Searching For Accountability

Wolfe says the search for accountability leads CFOs and CEOs to ask for backup certifications, or “upstream certifications,” so that the top executives feel comfortable with the information they’re getting from controllers and inside legal counsel.

Another restatement consequence: if executives receive bonuses based on inaccurate financial statements, the bonuses can be recouped by the company.

Ultimately, however, internal controls can only offer so much protection in preventing scandals.

“What’s ironic is that big scandals like Enron, WorldCom, and Tyco did not occur as a consequence of an absence of internal controls,” says Sorensen. “They occurred because bad people were doing bad things, and if they had all the internal controls in the world you still would have had fudging in WorldCom, and with Tyco you would still have Kozlowski looting the company.”

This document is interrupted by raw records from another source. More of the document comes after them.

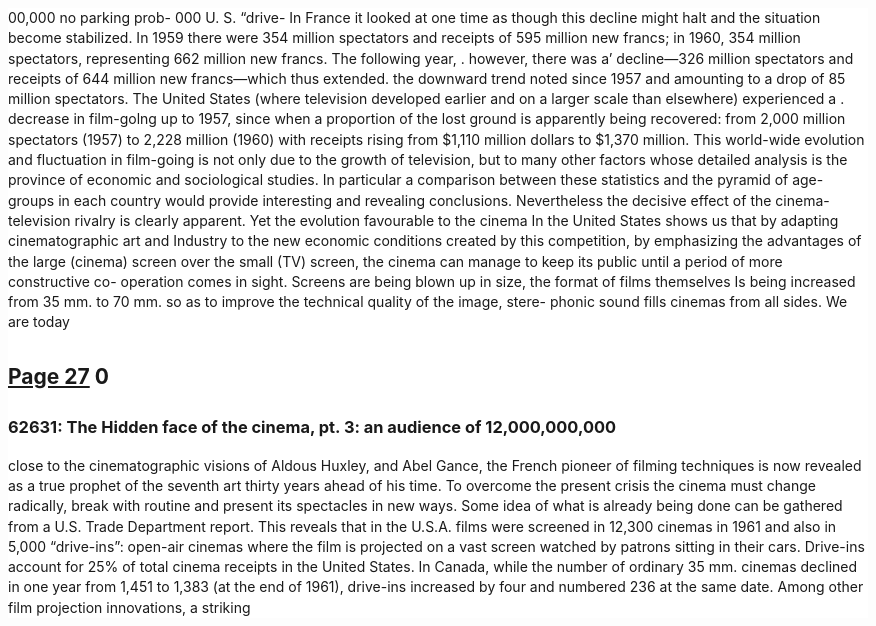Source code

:    00,000 
no parking prob- 
000 U. S. “drive- 
In France it looked at one time as though this decline 
might halt and the situation become stabilized. In 1959 
there were 354 million spectators and receipts of 595 
million new francs; in 1960, 354 million spectators, 
representing 662 million new francs. The following year, . 
however, there was a’ decline—326 million spectators and 
receipts of 644 million new francs—which thus extended. 
the downward trend noted since 1957 and amounting to a 
drop of 85 million spectators. 
The United States (where television developed earlier 
and on a larger scale than elsewhere) experienced a 
. decrease in film-golng up to 1957, since when a proportion 
of the lost ground is apparently being recovered: from 
2,000 million spectators (1957) to 2,228 million (1960) with 
receipts rising from $1,110 million dollars to $1,370 million. 
This world-wide evolution and fluctuation in film-going 
is not only due to the growth of television, but to many 
other factors whose detailed analysis is the province of 
economic and sociological studies. In particular a 
comparison between these statistics and the pyramid of 
age-groups in each country would provide interesting and 
revealing conclusions. 
Nevertheless the decisive effect of the cinema-television 
rivalry is clearly apparent. Yet the evolution favourable 
to the cinema In the United States shows us that by 
adapting cinematographic art and Industry to the new 
economic conditions created by this competition, by 
emphasizing the advantages of the large (cinema) screen 
over the small (TV) screen, the cinema can manage to 
keep its public until a period of more constructive co- 
operation comes in sight. 
Screens are being blown up in size, the format of films 
themselves Is being increased from 35 mm. to 70 mm. so 
as to improve the technical quality of the image, stere- 
phonic sound fills cinemas from all sides. We are today

## [Page 27](https://demo.humlab.umu.se/courier/078196engo.pdf#page=27) 0

### 62631: The Hidden face of the cinema, pt. 3: an audience of 12,000,000,000

close to the cinematographic visions of Aldous Huxley, 
and Abel Gance, the French pioneer of filming techniques 
is now revealed as a true prophet of the seventh art thirty 
years ahead of his time. 
To overcome the present crisis the cinema must change 
radically, break with routine and present its spectacles 
in new ways. Some idea of what is already being done can 
be gathered from a U.S. Trade Department report. This 
reveals that in the U.S.A. films were screened in 12,300 
cinemas in 1961 and also in 5,000 “drive-ins”: open-air 
cinemas where the film is projected on a vast screen 
watched by patrons sitting in their cars. 
Drive-ins account for 25% of total cinema receipts in 
the United States. In Canada, while the number of 
ordinary 35 mm. cinemas declined in one year from 1,451 
to 1,383 (at the end of 1961), drive-ins increased by four 
and numbered 236 at the same date. 
Among other film projection innovations, a striking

John Tishler represents public companies as an attorney at Sheppard Mullin. “After Sarbanes-Oxley, the exchanges and Nasdaq adopted rules requiring that certain actions must be taken by committees of independent directors, even though the board itself must generally be composed of a majority of independent directors,” Tishler says. “For companies with smaller boards or boards that meet frequently, the required committee actions are often also discussed and considered by the full board, and require the participation of management in order for the committee to be fully informed. Inside directors can usually participate in committee meetings even though they do not vote. The result is often a complex web of committee and board agendas and meetings. It is difficult to see how the added complexity benefits shareholders in most cases.”

U.S. firms also compete in the global marketplace against firms not subject to Sarbanes-Oxley. “Competitors in India and China who don’t have these rules have been able to focus on raising capital, developing and selling products,” Sorensen says, “whereas U.S. companies have been focused on counting beans.”